The effect of transcutaneous vagus nerve stimulation on fear generalization and subsequent fear extinction.


Institute of Psychology, Leiden University, Wassenaarseweg 52, 2333 AK Leiden, the Netherlands; Faculty of Psychology, Katholieke Universiteit Leuven, Tiensestraat 102, 3000 Leuven, Belgium. Electronic address: [Email]

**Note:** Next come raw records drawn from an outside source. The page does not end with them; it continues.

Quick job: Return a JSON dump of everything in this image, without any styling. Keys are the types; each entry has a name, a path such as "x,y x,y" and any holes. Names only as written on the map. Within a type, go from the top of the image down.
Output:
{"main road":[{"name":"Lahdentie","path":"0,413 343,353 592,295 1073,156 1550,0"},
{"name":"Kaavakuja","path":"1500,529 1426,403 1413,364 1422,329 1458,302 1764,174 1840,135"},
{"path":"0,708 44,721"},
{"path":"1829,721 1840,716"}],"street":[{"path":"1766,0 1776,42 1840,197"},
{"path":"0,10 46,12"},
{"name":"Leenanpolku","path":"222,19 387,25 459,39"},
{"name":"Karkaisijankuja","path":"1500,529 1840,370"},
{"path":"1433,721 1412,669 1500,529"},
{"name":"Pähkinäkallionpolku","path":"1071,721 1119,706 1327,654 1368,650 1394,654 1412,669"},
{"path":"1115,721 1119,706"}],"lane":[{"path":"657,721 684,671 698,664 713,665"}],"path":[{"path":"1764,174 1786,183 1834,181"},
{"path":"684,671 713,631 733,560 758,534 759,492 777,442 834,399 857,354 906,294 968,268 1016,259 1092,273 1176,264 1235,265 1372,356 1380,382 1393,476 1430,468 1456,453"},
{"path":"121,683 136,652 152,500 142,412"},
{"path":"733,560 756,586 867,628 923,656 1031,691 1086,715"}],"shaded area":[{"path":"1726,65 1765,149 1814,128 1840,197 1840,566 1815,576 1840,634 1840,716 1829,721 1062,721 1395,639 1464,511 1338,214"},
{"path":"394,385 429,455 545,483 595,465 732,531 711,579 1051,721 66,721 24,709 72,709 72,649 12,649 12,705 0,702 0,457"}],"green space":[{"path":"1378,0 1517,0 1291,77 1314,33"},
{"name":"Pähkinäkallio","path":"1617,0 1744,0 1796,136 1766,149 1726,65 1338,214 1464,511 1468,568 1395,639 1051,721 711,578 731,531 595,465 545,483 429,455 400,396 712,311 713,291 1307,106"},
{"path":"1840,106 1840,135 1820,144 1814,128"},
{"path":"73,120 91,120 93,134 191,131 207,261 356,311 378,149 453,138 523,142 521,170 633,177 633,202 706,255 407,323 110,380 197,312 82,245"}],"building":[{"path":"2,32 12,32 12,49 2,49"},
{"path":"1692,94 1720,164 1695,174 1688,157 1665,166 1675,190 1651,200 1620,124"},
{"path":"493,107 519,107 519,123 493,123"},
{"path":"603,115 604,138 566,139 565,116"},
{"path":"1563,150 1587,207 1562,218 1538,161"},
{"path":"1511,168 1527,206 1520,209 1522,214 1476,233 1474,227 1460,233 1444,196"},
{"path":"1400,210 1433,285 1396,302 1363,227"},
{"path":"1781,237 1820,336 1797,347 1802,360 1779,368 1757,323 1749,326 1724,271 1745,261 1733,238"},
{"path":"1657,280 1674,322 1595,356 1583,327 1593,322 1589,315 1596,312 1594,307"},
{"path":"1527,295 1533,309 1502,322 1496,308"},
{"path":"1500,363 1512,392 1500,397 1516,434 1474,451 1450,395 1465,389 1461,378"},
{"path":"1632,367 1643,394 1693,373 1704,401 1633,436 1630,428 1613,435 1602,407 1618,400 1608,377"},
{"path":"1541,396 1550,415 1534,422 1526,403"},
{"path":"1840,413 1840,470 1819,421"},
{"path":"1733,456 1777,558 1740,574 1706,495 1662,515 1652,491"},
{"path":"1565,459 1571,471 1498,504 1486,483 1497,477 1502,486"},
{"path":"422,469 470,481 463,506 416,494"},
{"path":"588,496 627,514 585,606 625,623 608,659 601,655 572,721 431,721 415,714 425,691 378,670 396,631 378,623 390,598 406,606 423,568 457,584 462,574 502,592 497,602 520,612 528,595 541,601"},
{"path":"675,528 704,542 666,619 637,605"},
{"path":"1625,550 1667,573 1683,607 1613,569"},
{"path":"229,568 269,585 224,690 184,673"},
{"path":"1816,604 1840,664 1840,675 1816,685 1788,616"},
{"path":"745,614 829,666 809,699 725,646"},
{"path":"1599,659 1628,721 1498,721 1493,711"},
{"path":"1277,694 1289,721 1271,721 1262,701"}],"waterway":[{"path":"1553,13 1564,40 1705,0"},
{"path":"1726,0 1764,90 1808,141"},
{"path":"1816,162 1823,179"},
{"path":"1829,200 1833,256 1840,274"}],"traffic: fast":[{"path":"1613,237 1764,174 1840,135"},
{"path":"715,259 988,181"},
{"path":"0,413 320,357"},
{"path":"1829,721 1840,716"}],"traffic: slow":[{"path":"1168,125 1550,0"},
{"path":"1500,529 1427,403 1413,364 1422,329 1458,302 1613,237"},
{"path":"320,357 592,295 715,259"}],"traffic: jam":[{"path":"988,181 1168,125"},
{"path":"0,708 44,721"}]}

Fear overgeneralization is thought to be one of the cardinal processes underlying anxiety disorders, and a determinant of the onset, maintenance and recurrence of these disorders. Animal studies have shown that stimulating the vagus nerve (VNS) affects neuronal pathways implicated in pattern separation and completion, suggesting it may reduce the generalization of a fear memory to novel situations. In a one-day study, 58 healthy students were subjected to a fear conditioning, fear generalization, and fear extinction paradigm. Participants were randomly assigned to receive either transcutaneous auricular VNS (tVNS; final N = 29) or sham stimulation (final N = 29) during the generalization and extinction phases. tVNS did not affect fear generalization, as reflected by US expectancy ratings and fear potentiated startle responses. However, participants who received tVNS reported lower US expectancy ratings to the CS+ during the extinction phase, possibly reflecting a stronger declarative extinction of fear. No effects of tVNS on fear potentiated startle responses during extinction were found. The pattern of findings regarding extinction of declarative fear suggest a facilitating effect of tVNS.